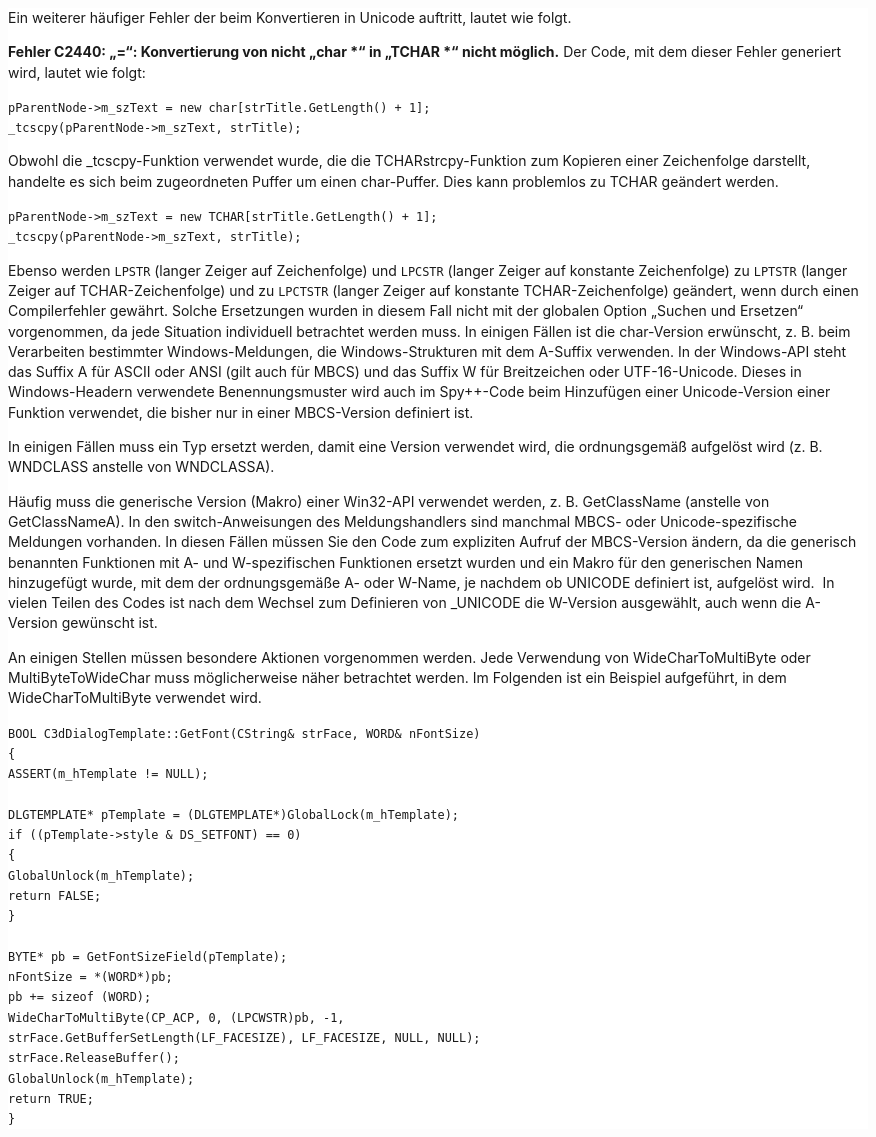  Ein weiterer häufiger Fehler der beim Konvertieren in Unicode auftritt, lautet wie folgt.  
  
  **Fehler C2440: „\=“: Konvertierung von nicht „char \*“ in „TCHAR \*“ nicht möglich.** Der Code, mit dem dieser Fehler generiert wird, lautet wie folgt:  
  
```  
pParentNode->m_szText = new char[strTitle.GetLength() + 1];  
_tcscpy(pParentNode->m_szText, strTitle);  
```  
  
 Obwohl die \_tcscpy\-Funktion verwendet wurde, die die TCHARstrcpy\-Funktion zum Kopieren einer Zeichenfolge darstellt, handelte es sich beim zugeordneten Puffer um einen char\-Puffer.  Dies kann problemlos zu TCHAR geändert werden.  
  
```  
pParentNode->m_szText = new TCHAR[strTitle.GetLength() + 1];  
_tcscpy(pParentNode->m_szText, strTitle);  
```  
  
 Ebenso werden `LPSTR` \(langer Zeiger auf Zeichenfolge\) und `LPCSTR` \(langer Zeiger auf konstante Zeichenfolge\) zu `LPTSTR` \(langer Zeiger auf TCHAR\-Zeichenfolge\) und zu `LPCTSTR` \(langer Zeiger auf konstante TCHAR\-Zeichenfolge\) geändert, wenn durch einen Compilerfehler gewährt.  Solche Ersetzungen wurden in diesem Fall nicht mit der globalen Option „Suchen und Ersetzen“ vorgenommen, da jede Situation individuell betrachtet werden muss.  In einigen Fällen ist die char\-Version erwünscht, z. B. beim Verarbeiten bestimmter Windows\-Meldungen, die Windows\-Strukturen mit dem A\-Suffix verwenden.  In der Windows\-API steht das Suffix A für ASCII oder ANSI \(gilt auch für MBCS\) und das Suffix W für Breitzeichen oder UTF\-16\-Unicode.  Dieses in Windows\-Headern verwendete Benennungsmuster wird auch im Spy\+\+\-Code beim Hinzufügen einer Unicode\-Version einer Funktion verwendet, die bisher nur in einer MBCS\-Version definiert ist.  
  
 In einigen Fällen muss ein Typ ersetzt werden, damit eine Version verwendet wird, die ordnungsgemäß aufgelöst wird \(z. B. WNDCLASS anstelle von WNDCLASSA\).  
  
 Häufig muss die generische Version \(Makro\) einer Win32\-API verwendet werden, z. B. GetClassName \(anstelle von GetClassNameA\).  In den switch\-Anweisungen des Meldungshandlers sind manchmal MBCS\- oder Unicode\-spezifische Meldungen vorhanden. In diesen Fällen müssen Sie den Code zum expliziten Aufruf der MBCS\-Version ändern, da die generisch benannten Funktionen mit A\- und W\-spezifischen Funktionen ersetzt wurden und ein Makro für den generischen Namen hinzugefügt wurde, mit dem der ordnungsgemäße A\- oder W\-Name, je nachdem ob UNICODE definiert ist, aufgelöst wird.  In vielen Teilen des Codes ist nach dem Wechsel zum Definieren von \_UNICODE die W\-Version ausgewählt, auch wenn die A\-Version gewünscht ist.  
  
 An einigen Stellen müssen besondere Aktionen vorgenommen werden.  Jede Verwendung von WideCharToMultiByte oder MultiByteToWideChar muss möglicherweise näher betrachtet werden.  Im Folgenden ist ein Beispiel aufgeführt, in dem WideCharToMultiByte verwendet wird.  
  
```  
BOOL C3dDialogTemplate::GetFont(CString& strFace, WORD& nFontSize)  
{  
ASSERT(m_hTemplate != NULL);  
  
DLGTEMPLATE* pTemplate = (DLGTEMPLATE*)GlobalLock(m_hTemplate);  
if ((pTemplate->style & DS_SETFONT) == 0)  
{  
GlobalUnlock(m_hTemplate);  
return FALSE;  
}  
  
BYTE* pb = GetFontSizeField(pTemplate);  
nFontSize = *(WORD*)pb;  
pb += sizeof (WORD);  
WideCharToMultiByte(CP_ACP, 0, (LPCWSTR)pb, -1,  
strFace.GetBufferSetLength(LF_FACESIZE), LF_FACESIZE, NULL, NULL);  
strFace.ReleaseBuffer();  
GlobalUnlock(m_hTemplate);  
return TRUE;  
}  
```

- - - - -

**Requirement**
Output the entries above exactly. Do not include the pictures.

**Solution to this exercise**
  Ein weiterer häufiger Fehler der beim Konvertieren in Unicode auftritt, lautet wie folgt.  
  
  **Fehler C2440: „\=“: Konvertierung von nicht „char \*“ in „TCHAR \*“ nicht möglich.** Der Code, mit dem dieser Fehler generiert wird, lautet wie folgt:  
  
```  
pParentNode->m_szText = new char[strTitle.GetLength() + 1];  
_tcscpy(pParentNode->m_szText, strTitle);  
```  
  
 Obwohl die \_tcscpy\-Funktion verwendet wurde, die die TCHARstrcpy\-Funktion zum Kopieren einer Zeichenfolge darstellt, handelte es sich beim zugeordneten Puffer um einen char\-Puffer.  Dies kann problemlos zu TCHAR geändert werden.  
  
```  
pParentNode->m_szText = new TCHAR[strTitle.GetLength() + 1];  
_tcscpy(pParentNode->m_szText, strTitle);  
```  
  
 Ebenso werden `LPSTR` \(langer Zeiger auf Zeichenfolge\) und `LPCSTR` \(langer Zeiger auf konstante Zeichenfolge\) zu `LPTSTR` \(langer Zeiger auf TCHAR\-Zeichenfolge\) und zu `LPCTSTR` \(langer Zeiger auf konstante TCHAR\-Zeichenfolge\) geändert, wenn durch einen Compilerfehler gewährt.  Solche Ersetzungen wurden in diesem Fall nicht mit der globalen Option „Suchen und Ersetzen“ vorgenommen, da jede Situation individuell betrachtet werden muss.  In einigen Fällen ist die char\-Version erwünscht, z. B. beim Verarbeiten bestimmter Windows\-Meldungen, die Windows\-Strukturen mit dem A\-Suffix verwenden.  In der Windows\-API steht das Suffix A für ASCII oder ANSI \(gilt auch für MBCS\) und das Suffix W für Breitzeichen oder UTF\-16\-Unicode.  Dieses in Windows\-Headern verwendete Benennungsmuster wird auch im Spy\+\+\-Code beim Hinzufügen einer Unicode\-Version einer Funktion verwendet, die bisher nur in einer MBCS\-Version definiert ist.  
  
 In einigen Fällen muss ein Typ ersetzt werden, damit eine Version verwendet wird, die ordnungsgemäß aufgelöst wird \(z. B. WNDCLASS anstelle von WNDCLASSA\).  
  
 Häufig muss die generische Version \(Makro\) einer Win32\-API verwendet werden, z. B. GetClassName \(anstelle von GetClassNameA\).  In den switch\-Anweisungen des Meldungshandlers sind manchmal MBCS\- oder Unicode\-spezifische Meldungen vorhanden. In diesen Fällen müssen Sie den Code zum expliziten Aufruf der MBCS\-Version ändern, da die generisch benannten Funktionen mit A\- und W\-spezifischen Funktionen ersetzt wurden und ein Makro für den generischen Namen hinzugefügt wurde, mit dem der ordnungsgemäße A\- oder W\-Name, je nachdem ob UNICODE definiert ist, aufgelöst wird.  In vielen Teilen des Codes ist nach dem Wechsel zum Definieren von \_UNICODE die W\-Version ausgewählt, auch wenn die A\-Version gewünscht ist.  
  
 An einigen Stellen müssen besondere Aktionen vorgenommen werden.  Jede Verwendung von WideCharToMultiByte oder MultiByteToWideChar muss möglicherweise näher betrachtet werden.  Im Folgenden ist ein Beispiel aufgeführt, in dem WideCharToMultiByte verwendet wird.  
  
```  
BOOL C3dDialogTemplate::GetFont(CString& strFace, WORD& nFontSize)  
{  
ASSERT(m_hTemplate != NULL);  
  
DLGTEMPLATE* pTemplate = (DLGTEMPLATE*)GlobalLock(m_hTemplate);  
if ((pTemplate->style & DS_SETFONT) == 0)  
{  
GlobalUnlock(m_hTemplate);  
return FALSE;  
}  
  
BYTE* pb = GetFontSizeField(pTemplate);  
nFontSize = *(WORD*)pb;  
pb += sizeof (WORD);  
WideCharToMultiByte(CP_ACP, 0, (LPCWSTR)pb, -1,  
strFace.GetBufferSetLength(LF_FACESIZE), LF_FACESIZE, NULL, NULL);  
strFace.ReleaseBuffer();  
GlobalUnlock(m_hTemplate);  
return TRUE;  
}  
```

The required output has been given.